PROMPT:
Please print all the lines below exactly as they are written.

Stored items:
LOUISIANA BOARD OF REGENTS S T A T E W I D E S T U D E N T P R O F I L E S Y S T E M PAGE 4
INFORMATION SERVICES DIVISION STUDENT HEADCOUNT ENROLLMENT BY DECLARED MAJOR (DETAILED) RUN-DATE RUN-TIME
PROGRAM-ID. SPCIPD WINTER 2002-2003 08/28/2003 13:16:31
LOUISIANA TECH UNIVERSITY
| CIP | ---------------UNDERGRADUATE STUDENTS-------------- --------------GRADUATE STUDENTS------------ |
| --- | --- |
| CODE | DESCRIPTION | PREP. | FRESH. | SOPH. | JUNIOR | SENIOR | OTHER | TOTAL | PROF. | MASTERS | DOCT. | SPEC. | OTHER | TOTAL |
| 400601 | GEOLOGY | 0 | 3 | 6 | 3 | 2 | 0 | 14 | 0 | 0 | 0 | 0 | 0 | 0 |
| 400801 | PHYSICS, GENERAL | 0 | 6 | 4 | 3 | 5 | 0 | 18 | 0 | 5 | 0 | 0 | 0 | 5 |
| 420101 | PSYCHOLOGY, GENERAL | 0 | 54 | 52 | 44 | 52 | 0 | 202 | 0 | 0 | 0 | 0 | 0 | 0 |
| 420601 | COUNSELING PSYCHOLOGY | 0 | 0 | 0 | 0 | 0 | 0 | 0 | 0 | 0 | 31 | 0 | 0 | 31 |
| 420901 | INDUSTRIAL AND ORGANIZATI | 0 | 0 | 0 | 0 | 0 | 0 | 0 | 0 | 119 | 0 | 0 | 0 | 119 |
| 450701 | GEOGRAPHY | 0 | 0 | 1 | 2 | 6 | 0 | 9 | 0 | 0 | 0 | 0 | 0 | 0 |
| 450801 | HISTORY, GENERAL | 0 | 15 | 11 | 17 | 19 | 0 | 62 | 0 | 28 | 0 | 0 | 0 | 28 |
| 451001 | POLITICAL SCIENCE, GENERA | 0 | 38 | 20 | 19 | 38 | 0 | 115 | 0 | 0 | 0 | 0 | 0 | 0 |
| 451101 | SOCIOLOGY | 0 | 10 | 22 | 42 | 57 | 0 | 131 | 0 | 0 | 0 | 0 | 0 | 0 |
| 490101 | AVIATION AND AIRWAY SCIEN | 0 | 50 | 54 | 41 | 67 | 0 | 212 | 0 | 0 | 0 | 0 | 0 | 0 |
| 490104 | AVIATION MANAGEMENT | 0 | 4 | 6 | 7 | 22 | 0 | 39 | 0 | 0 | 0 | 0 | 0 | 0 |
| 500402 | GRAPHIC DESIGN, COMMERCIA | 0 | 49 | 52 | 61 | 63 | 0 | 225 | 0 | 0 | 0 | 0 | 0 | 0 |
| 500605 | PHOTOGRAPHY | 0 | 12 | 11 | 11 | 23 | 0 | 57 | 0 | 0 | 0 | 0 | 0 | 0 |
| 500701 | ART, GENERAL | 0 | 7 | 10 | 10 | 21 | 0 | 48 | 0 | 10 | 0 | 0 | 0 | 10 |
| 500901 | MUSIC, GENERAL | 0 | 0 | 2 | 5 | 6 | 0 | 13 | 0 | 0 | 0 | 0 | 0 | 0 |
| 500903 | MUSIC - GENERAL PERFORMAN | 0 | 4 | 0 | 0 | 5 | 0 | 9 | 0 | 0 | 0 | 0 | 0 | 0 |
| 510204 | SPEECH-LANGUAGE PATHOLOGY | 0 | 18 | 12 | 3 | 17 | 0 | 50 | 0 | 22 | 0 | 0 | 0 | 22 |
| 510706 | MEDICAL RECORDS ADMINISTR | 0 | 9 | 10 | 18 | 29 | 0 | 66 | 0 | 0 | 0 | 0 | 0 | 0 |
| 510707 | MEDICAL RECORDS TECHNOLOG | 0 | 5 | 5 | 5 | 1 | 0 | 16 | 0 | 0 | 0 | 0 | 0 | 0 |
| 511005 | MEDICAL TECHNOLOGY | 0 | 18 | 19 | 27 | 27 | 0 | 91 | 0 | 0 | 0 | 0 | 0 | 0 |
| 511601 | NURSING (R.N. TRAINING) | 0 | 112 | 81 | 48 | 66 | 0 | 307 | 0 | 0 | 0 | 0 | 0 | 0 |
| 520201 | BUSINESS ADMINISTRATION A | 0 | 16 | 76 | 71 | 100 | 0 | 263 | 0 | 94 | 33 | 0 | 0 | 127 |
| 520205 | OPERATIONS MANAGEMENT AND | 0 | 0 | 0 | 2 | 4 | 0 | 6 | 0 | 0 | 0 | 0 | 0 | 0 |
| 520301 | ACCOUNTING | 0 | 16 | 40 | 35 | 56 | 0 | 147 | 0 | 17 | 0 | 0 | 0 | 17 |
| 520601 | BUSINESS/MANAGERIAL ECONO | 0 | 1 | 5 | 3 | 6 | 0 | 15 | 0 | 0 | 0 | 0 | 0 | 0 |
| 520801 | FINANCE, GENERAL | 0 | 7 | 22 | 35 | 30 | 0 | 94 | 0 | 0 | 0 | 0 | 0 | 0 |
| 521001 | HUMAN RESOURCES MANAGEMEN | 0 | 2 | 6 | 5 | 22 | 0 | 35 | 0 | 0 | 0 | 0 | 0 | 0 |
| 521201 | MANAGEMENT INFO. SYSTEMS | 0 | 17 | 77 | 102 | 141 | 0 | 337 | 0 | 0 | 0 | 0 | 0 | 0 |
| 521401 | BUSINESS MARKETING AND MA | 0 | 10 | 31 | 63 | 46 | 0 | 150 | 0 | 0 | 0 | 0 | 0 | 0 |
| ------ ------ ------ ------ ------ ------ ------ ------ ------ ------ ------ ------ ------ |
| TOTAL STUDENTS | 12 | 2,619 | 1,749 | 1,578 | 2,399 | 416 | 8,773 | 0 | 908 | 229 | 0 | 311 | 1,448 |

WRITTEN SOLUTION:
LOUISIANA BOARD OF REGENTS S T A T E W I D E S T U D E N T P R O F I L E S Y S T E M PAGE 4
INFORMATION SERVICES DIVISION STUDENT HEADCOUNT ENROLLMENT BY DECLARED MAJOR (DETAILED) RUN-DATE RUN-TIME
PROGRAM-ID. SPCIPD WINTER 2002-2003 08/28/2003 13:16:31
LOUISIANA TECH UNIVERSITY
| CIP | ---------------UNDERGRADUATE STUDENTS-------------- --------------GRADUATE STUDENTS------------ |
| --- | --- |
| CODE | DESCRIPTION | PREP. | FRESH. | SOPH. | JUNIOR | SENIOR | OTHER | TOTAL | PROF. | MASTERS | DOCT. | SPEC. | OTHER | TOTAL |
| 400601 | GEOLOGY | 0 | 3 | 6 | 3 | 2 | 0 | 14 | 0 | 0 | 0 | 0 | 0 | 0 |
| 400801 | PHYSICS, GENERAL | 0 | 6 | 4 | 3 | 5 | 0 | 18 | 0 | 5 | 0 | 0 | 0 | 5 |
| 420101 | PSYCHOLOGY, GENERAL | 0 | 54 | 52 | 44 | 52 | 0 | 202 | 0 | 0 | 0 | 0 | 0 | 0 |
| 420601 | COUNSELING PSYCHOLOGY | 0 | 0 | 0 | 0 | 0 | 0 | 0 | 0 | 0 | 31 | 0 | 0 | 31 |
| 420901 | INDUSTRIAL AND ORGANIZATI | 0 | 0 | 0 | 0 | 0 | 0 | 0 | 0 | 119 | 0 | 0 | 0 | 119 |
| 450701 | GEOGRAPHY | 0 | 0 | 1 | 2 | 6 | 0 | 9 | 0 | 0 | 0 | 0 | 0 | 0 |
| 450801 | HISTORY, GENERAL | 0 | 15 | 11 | 17 | 19 | 0 | 62 | 0 | 28 | 0 | 0 | 0 | 28 |
| 451001 | POLITICAL SCIENCE, GENERA | 0 | 38 | 20 | 19 | 38 | 0 | 115 | 0 | 0 | 0 | 0 | 0 | 0 |
| 451101 | SOCIOLOGY | 0 | 10 | 22 | 42 | 57 | 0 | 131 | 0 | 0 | 0 | 0 | 0 | 0 |
| 490101 | AVIATION AND AIRWAY SCIEN | 0 | 50 | 54 | 41 | 67 | 0 | 212 | 0 | 0 | 0 | 0 | 0 | 0 |
| 490104 | AVIATION MANAGEMENT | 0 | 4 | 6 | 7 | 22 | 0 | 39 | 0 | 0 | 0 | 0 | 0 | 0 |
| 500402 | GRAPHIC DESIGN, COMMERCIA | 0 | 49 | 52 | 61 | 63 | 0 | 225 | 0 | 0 | 0 | 0 | 0 | 0 |
| 500605 | PHOTOGRAPHY | 0 | 12 | 11 | 11 | 23 | 0 | 57 | 0 | 0 | 0 | 0 | 0 | 0 |
| 500701 | ART, GENERAL | 0 | 7 | 10 | 10 | 21 | 0 | 48 | 0 | 10 | 0 | 0 | 0 | 10 |
| 500901 | MUSIC, GENERAL | 0 | 0 | 2 | 5 | 6 | 0 | 13 | 0 | 0 | 0 | 0 | 0 | 0 |
| 500903 | MUSIC - GENERAL PERFORMAN | 0 | 4 | 0 | 0 | 5 | 0 | 9 | 0 | 0 | 0 | 0 | 0 | 0 |
| 510204 | SPEECH-LANGUAGE PATHOLOGY | 0 | 18 | 12 | 3 | 17 | 0 | 50 | 0 | 22 | 0 | 0 | 0 | 22 |
| 510706 | MEDICAL RECORDS ADMINISTR | 0 | 9 | 10 | 18 | 29 | 0 | 66 | 0 | 0 | 0 | 0 | 0 | 0 |
| 510707 | MEDICAL RECORDS TECHNOLOG | 0 | 5 | 5 | 5 | 1 | 0 | 16 | 0 | 0 | 0 | 0 | 0 | 0 |
| 511005 | MEDICAL TECHNOLOGY | 0 | 18 | 19 | 27 | 27 | 0 | 91 | 0 | 0 | 0 | 0 | 0 | 0 |
| 511601 | NURSING (R.N. TRAINING) | 0 | 112 | 81 | 48 | 66 | 0 | 307 | 0 | 0 | 0 | 0 | 0 | 0 |
| 520201 | BUSINESS ADMINISTRATION A | 0 | 16 | 76 | 71 | 100 | 0 | 263 | 0 | 94 | 33 | 0 | 0 | 127 |
| 520205 | OPERATIONS MANAGEMENT AND | 0 | 0 | 0 | 2 | 4 | 0 | 6 | 0 | 0 | 0 | 0 | 0 | 0 |
| 520301 | ACCOUNTING | 0 | 16 | 40 | 35 | 56 | 0 | 147 | 0 | 17 | 0 | 0 | 0 | 17 |
| 520601 | BUSINESS/MANAGERIAL ECONO | 0 | 1 | 5 | 3 | 6 | 0 | 15 | 0 | 0 | 0 | 0 | 0 | 0 |
| 520801 | FINANCE, GENERAL | 0 | 7 | 22 | 35 | 30 | 0 | 94 | 0 | 0 | 0 | 0 | 0 | 0 |
| 521001 | HUMAN RESOURCES MANAGEMEN | 0 | 2 | 6 | 5 | 22 | 0 | 35 | 0 | 0 | 0 | 0 | 0 | 0 |
| 521201 | MANAGEMENT INFO. SYSTEMS | 0 | 17 | 77 | 102 | 141 | 0 | 337 | 0 | 0 | 0 | 0 | 0 | 0 |
| 521401 | BUSINESS MARKETING AND MA | 0 | 10 | 31 | 63 | 46 | 0 | 150 | 0 | 0 | 0 | 0 | 0 | 0 |
| ------ ------ ------ ------ ------ ------ ------ ------ ------ ------ ------ ------ ------ |
| TOTAL STUDENTS | 12 | 2,619 | 1,749 | 1,578 | 2,399 | 416 | 8,773 | 0 | 908 | 229 | 0 | 311 | 1,448 |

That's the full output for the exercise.